Ce chiffre a été communiqué jeudi 9 avril à Mbuji-Mayi par le réseau La Voix des Oubliés, appuyé par l’ONG Save the Children, lors d’un atelier consacré au suivi des engagements pour l’accès gratuit aux actes de naissance au bureau de l’état civil.
Selon les animateurs de ce réseau, ce faible taux d’enregistrement s’explique en grande partie par l’absence de registres d’enregistrement dans plusieurs zones urbaines de la province.
Face à ce constat, le gouverneur du Kasaï-Oriental, Jean-Paul Mbuebue, a appelé les parents et tous les acteurs engagés dans la protection de l’enfant à respecter les droits fondamentaux des plus jeunes.

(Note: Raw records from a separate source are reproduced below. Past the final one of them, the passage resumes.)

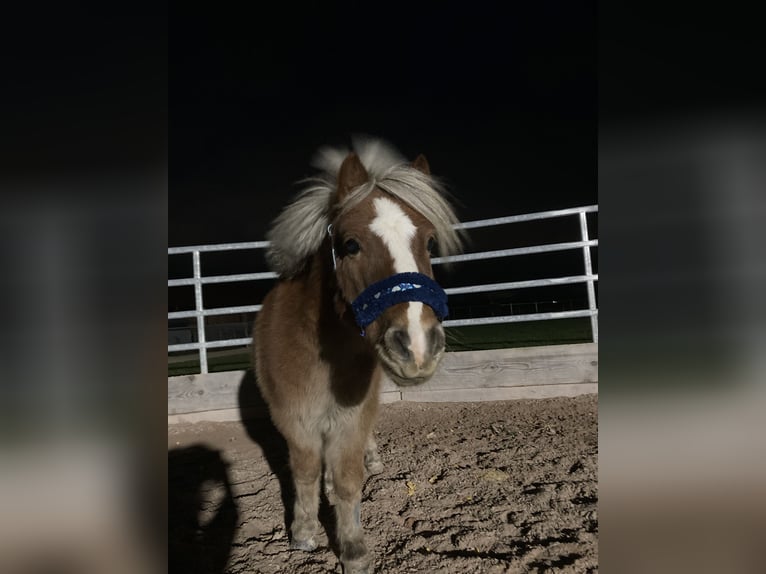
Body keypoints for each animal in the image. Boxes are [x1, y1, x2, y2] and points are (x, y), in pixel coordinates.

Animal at [255, 137, 464, 572]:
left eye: (429, 242)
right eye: (350, 244)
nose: (418, 344)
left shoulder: (351, 418)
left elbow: (349, 480)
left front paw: (353, 550)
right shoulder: (294, 419)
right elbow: (305, 471)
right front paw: (303, 533)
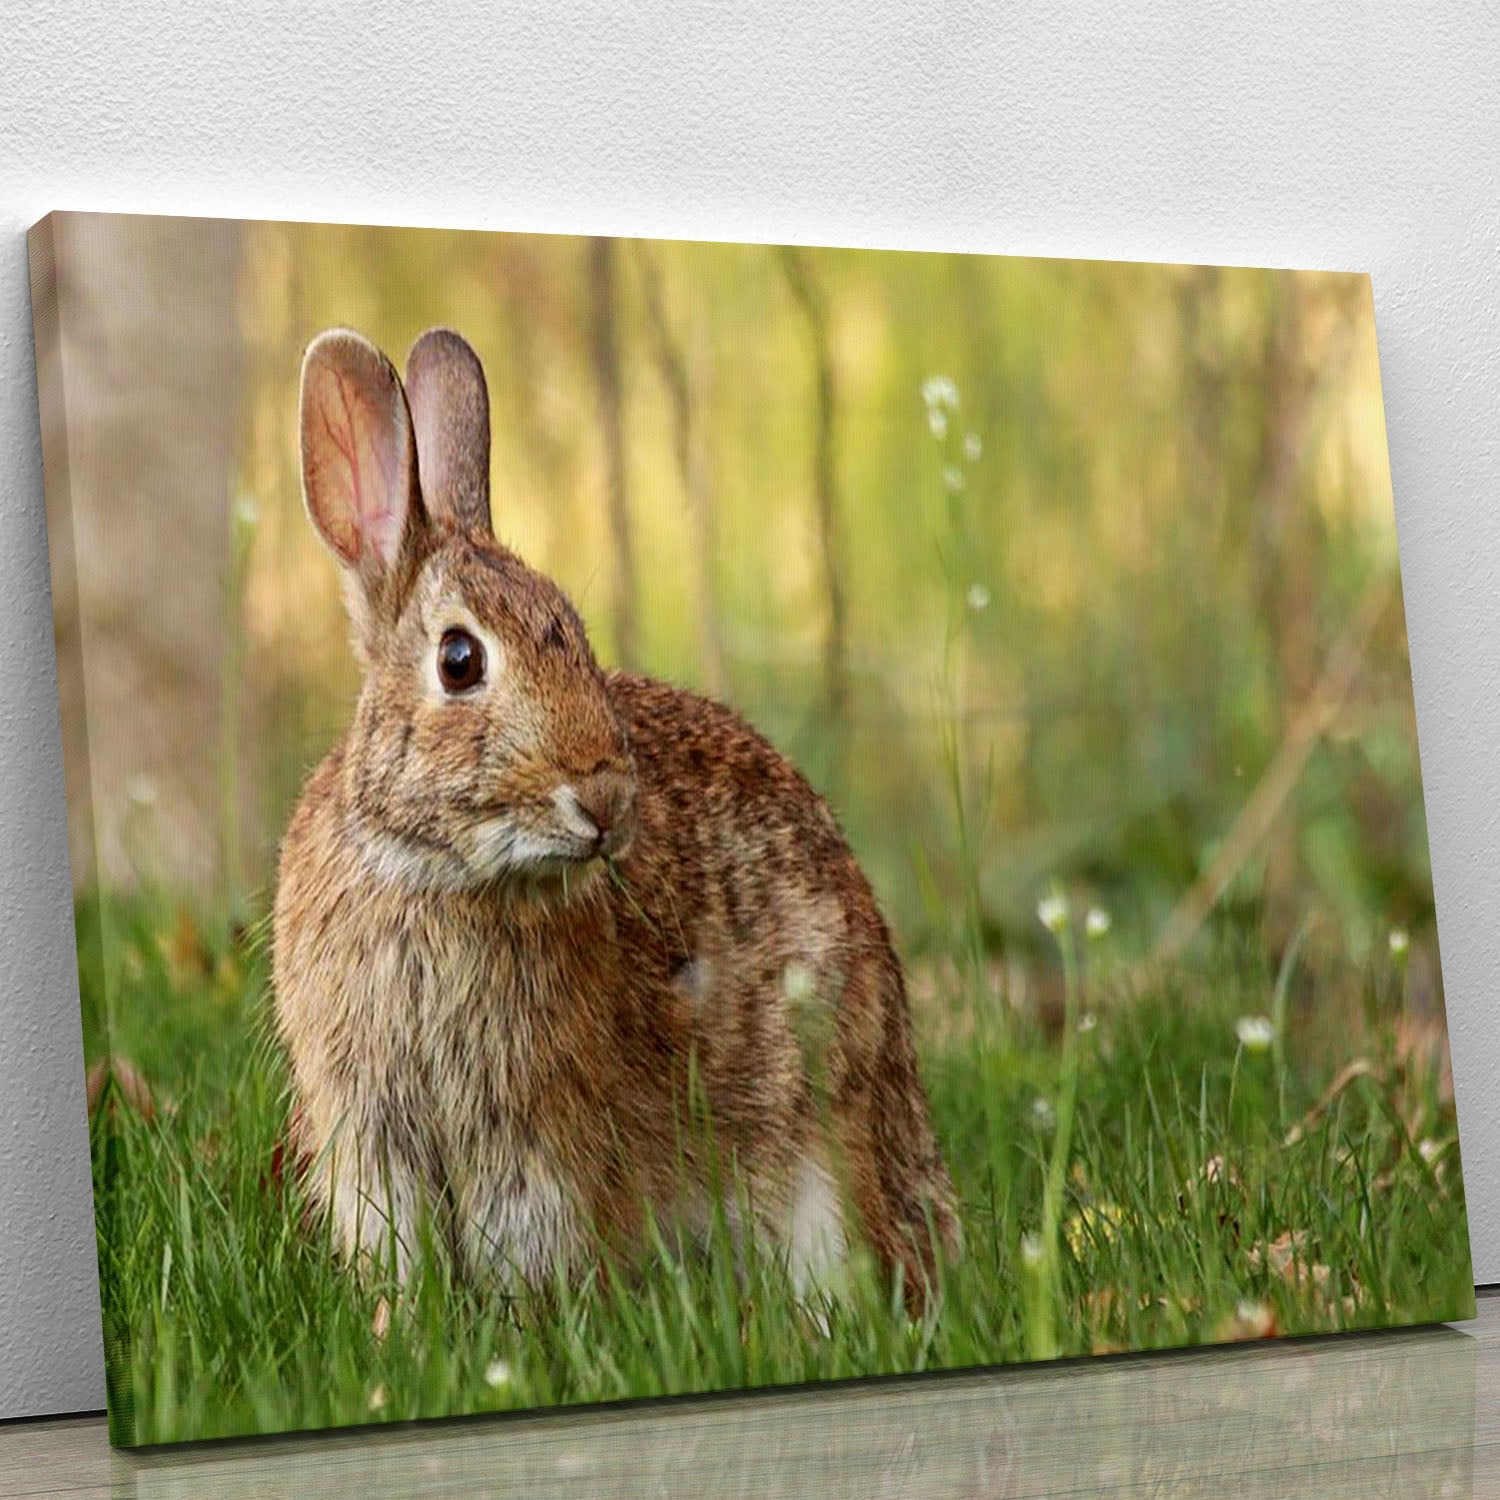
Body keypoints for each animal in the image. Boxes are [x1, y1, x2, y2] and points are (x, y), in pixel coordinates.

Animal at [273, 325, 959, 1314]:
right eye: (458, 660)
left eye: (578, 634)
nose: (604, 798)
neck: (435, 873)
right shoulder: (370, 1135)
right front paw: (398, 1326)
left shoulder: (532, 1143)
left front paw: (523, 1328)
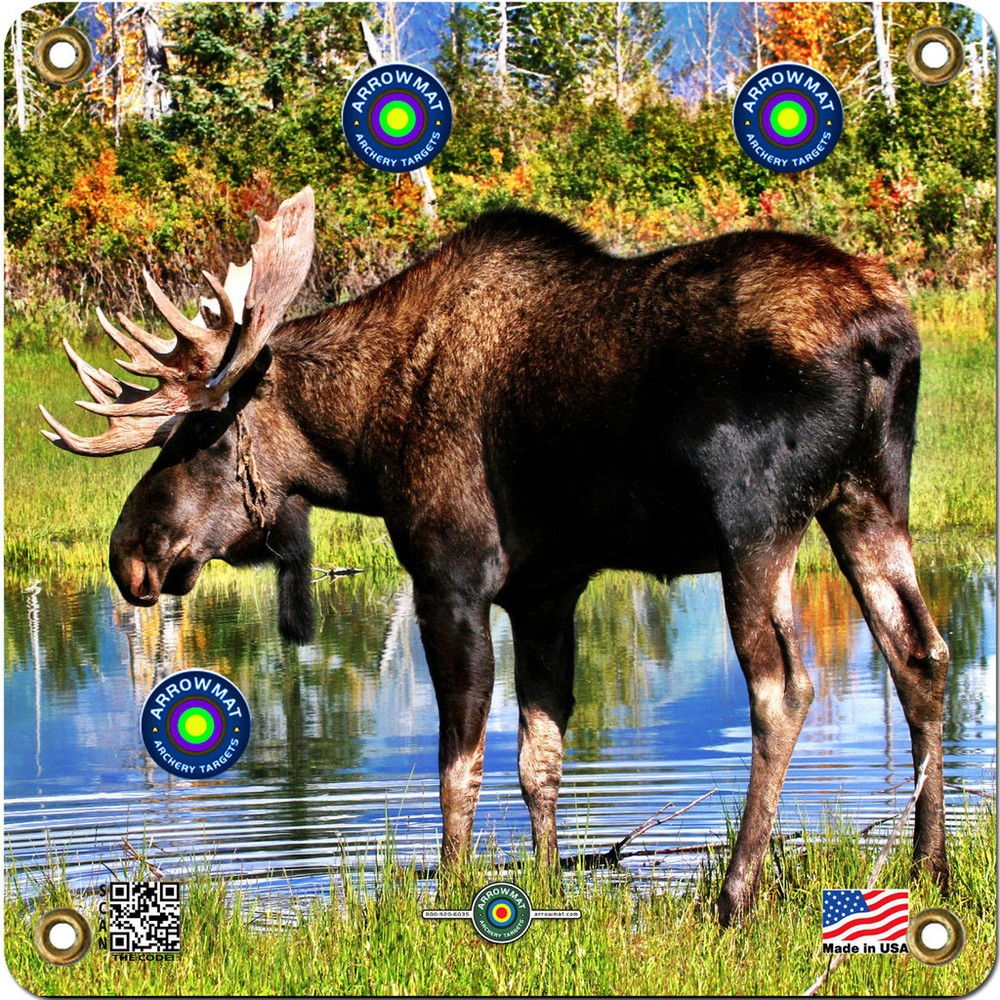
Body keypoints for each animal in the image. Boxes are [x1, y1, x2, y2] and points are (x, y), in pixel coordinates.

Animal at [40, 186, 949, 925]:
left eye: (201, 435)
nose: (129, 554)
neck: (365, 443)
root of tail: (883, 335)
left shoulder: (450, 578)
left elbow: (460, 761)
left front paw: (447, 891)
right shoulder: (546, 591)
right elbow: (539, 756)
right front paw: (544, 885)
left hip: (756, 523)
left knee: (784, 687)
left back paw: (733, 899)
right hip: (869, 497)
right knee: (921, 654)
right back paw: (928, 869)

« Le taux d’enregistrement des naissances reste précaire au Kasaï-Oriental. Selon l’enquête mixte ERS 2017–2018, seuls 35 % des enfants disposent d’un acte de naissance. Pourtant, l’enregistrement à l’état civil est un droit fondamental pour chaque enfant », a-t-il souligné.
Le gouverneur a exhorté les parents à assurer la discipline familiale en enregistrant exclusivement leurs enfants à l’état civil.
Il a également insisté sur le rôle de l’État, qui doit veiller au respect de ce droit dans les établissements scolaires, les institutions publiques et les structures privées agréées.
Conformément à la loi n° 09/001 du 10 janvier 2009 portant protection de l’enfant, tout enfant doit être enregistré à l’état civil dans les 90 jours suivant sa naissance, et cette procédure est entièrement gratuite.